RÉFLEXIONS pour Lc 12:51-52
Ces paroles de Jésus sur la division qu'il a apportée dans le monde troublent certains lecteurs de l'Évangile, surtout de nos jours. L'union nous semble aujourd'hui plus appropriée que la division ; nous voudrions que toutes les divisions entre les personnes disparaissent, et l'unité nous paraît par définition préférable à la division. Et il en est bien ainsi lorsqu'il s'agit de réalités secondaires. Du point de vue de l'Évangile, comme de celui de la vie spirituelle en général, toutes nos divisions — culturelles, linguistiques, raciales, même religieuses — sont par essence secondaires et ne touchent pas à l'essentiel : notre relation avec Dieu et sa dynamique. C'est la dynamique des relations avec Dieu et avec le prochain qui est essentielle ; tout le reste est secondaire. À cet égard, les personnes ne se répartissent qu'en deux catégories : celles dont la vie comporte une relation avec Dieu et la dynamique qui lui est liée, et celles dont la vie en est dépourvue.

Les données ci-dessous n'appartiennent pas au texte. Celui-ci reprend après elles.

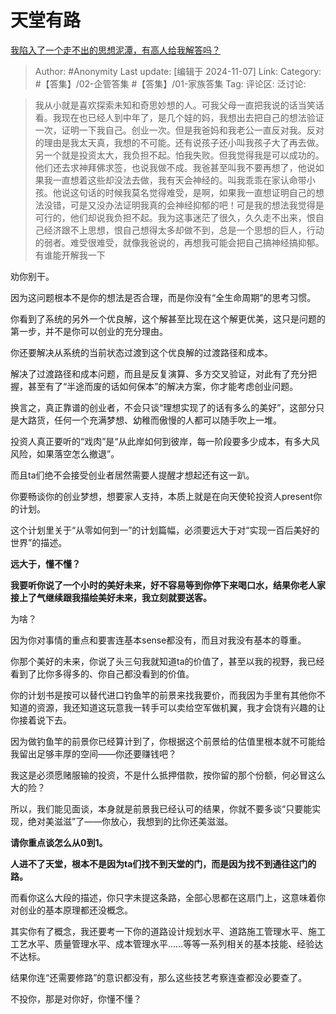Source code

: # 天堂有路
[我陷入了一个走不出的思想泥潭，有高人给我解答吗？](https://www.zhihu.com/question/872826687/answer/24898944526)

> Author: #Anonymity
> Last update: [编辑于 2024-11-07]
> Link:
> Category: #【答集】/02-企管答集 #【答集】/01-家族答集 
> Tag: 
> 评论区:
> 泛讨论:

> 我从小就是喜欢探索未知和奇思妙想的人。可我父母一直把我说的话当笑话看。我现在也已经人到中年了，是几个娃的妈，我想出去把自己的想法验证一次，证明一下我自己。创业一次。但是我爸妈和我老公一直反对我。反对的理由是我太天真，我想的不可能。还有说孩子还小叫我孩子大了再去做。另一个就是投资太大，我负担不起。怕我失败。但我觉得我是可以成功的。他们还去求神拜佛求签，也说我做不成。我爸甚至叫我不要再想了，他说如果我一直想着这些却没法去做，我有天会神经的。叫我乖乖在家认命带小孩。他说这句话的时候我莫名觉得难受，是啊，如果我一直想证明自己的想法没错，可是又没办法证明我真的会神经抑郁的吧！可是我的想法我觉得是可行的，他们却说我负担不起。我为这事迷茫了很久，久久走不出来，恨自己经济跟不上思想，恨自己想得太多却做不到，总是一个思想的巨人，行动的弱者。难受很难受，就像我爸说的，再想我可能会把自己搞神经搞抑郁。有谁能开解我一下

劝你别干。

因为这问题根本不是你的想法是否合理，而是你没有“全生命周期”的思考习惯。

你看到了系统的另外一个优良解，这个解甚至比现在这个解更优美，这只是问题的第一步，并不是你可以创业的充分理由。

你还要解决从系统的当前状态过渡到这个优良解的过渡路径和成本。

解决了过渡路径和成本问题，而且是反复演算、多方交叉验证，对此有了充分把握，甚至有了“半途而废的话如何保本”的解决方案，你才能考虑创业问题。

换言之，真正靠谱的创业者，不会只谈“理想实现了的话有多么的美好”，这部分只是大路货，任何一个充满梦想、幼稚而傲慢的人都可以随手吹上一堆。

投资人真正要听的“戏肉”是“从此岸如何到彼岸，每一阶段要多少成本，有多大风风险，如果落空怎么撤退”。

而且ta们绝不会接受创业者居然需要人提醒才想起还有这一趴。

你要畅谈你的创业梦想，想要家人支持，本质上就是在向天使轮投资人present你的计划。

这个计划里关于“从零如何到一”的计划篇幅，必须要远大于对“实现一百后美好的世界”的描述。

**远大于，懂不懂？**

**我要听你说了一个小时的美好未来，好不容易等到你停下来喝口水，结果你老人家接上了气继续跟我描绘美好未来，我立刻就要送客。**

为啥？

因为你对事情的重点和要害连基本sense都没有，而且对我没有基本的尊重。

你那个美好的未来，你说了头三句我就知道ta的价值了，甚至以我的视野，我已经看到了比你多得多的、你自己都没看到的价值。

你的计划书是按可以替代进口钓鱼竿的前景来找我要价，而我因为手里有其他你不知道的资源，我还知道这玩意我一转手可以卖给空军做机翼，我才会饶有兴趣的让你接着说下去。

因为做钓鱼竿的前景你已经算计到了，你根据这个前景给的估值里根本就不可能给我留出足够丰厚的空间——你还要赚钱吧？

我这是必须愿赌服输的投资，不是什么抵押借款，按你留的那个份额，何必冒这么大的险？

所以，我们能见面谈，本身就是前景我已经认可的结果，你就不要多谈“只要能实现，绝对美滋滋”了——你放心，我想到的比你还美滋滋。

**请你重点谈怎么从0到1。**

**人进不了天堂，根本不是因为ta们找不到天堂的门，而是因为找不到通往这门的路。**

而看你这么大段的描述，你只字未提这条路，全部心思都在这扇门上，这意味着你对创业的基本原理都还没概念。

其实你有了概念，我还要考一下你的道路设计规划水平、道路施工管理水平、施工工艺水平、质量管理水平、成本管理水平……等等一系列相关的基本技能、经验达不达标。

结果你连“还需要修路”的意识都没有，那么这些技艺考察连查都没必要查了。

不投你，那是对你好，你懂不懂？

Naturellement, l'absence totale de relation avec Dieu signifie pour l'homme la destruction totale de la personnalité, souvent suivie d'une destruction physique. Mais on peut aussi parler de la formation et du renforcement de cette relation, ou de sa dégradation progressive et de sa tendance à la destruction totale. À la limite, dans le contexte et la perspective du Royaume qui entre dans le monde, il doit être question soit d'aspirer à la plénitude de la vie du Royaume, soit de s'isoler soi-même : tenter de se retrancher, de créer son propre petit monde clos et d'y devenir roi, son unique maître et souverain. Le monde déchu existe précisément dans un tel isolement ; c'est pourquoi la division chrétienne fondamentale sépare ceux qui cherchent la vie du Royaume de ceux qui se contentent de la vie de ce monde, du monde déchu.
Ici, la division est réellement tout à fait inévitable. Les deux vecteurs spirituels évoqués sont incompatibles, non parce que les uns seraient « spirituels » et les autres non, mais parce que les uns cherchent la vie et avancent vers elle, tandis que les autres se contentent d'une vie-qui-meurt, d'une immersion progressive dans la mort qui règne dans le monde déchu. Il ne s'agit pas de points de vue ou de convictions différents, mais de directions opposées du mouvement spirituel, qui séparent inévitablement ceux qui les choisissent. En effet, des personnes qui marchent dans des directions différentes et opposées ne peuvent demeurer unies.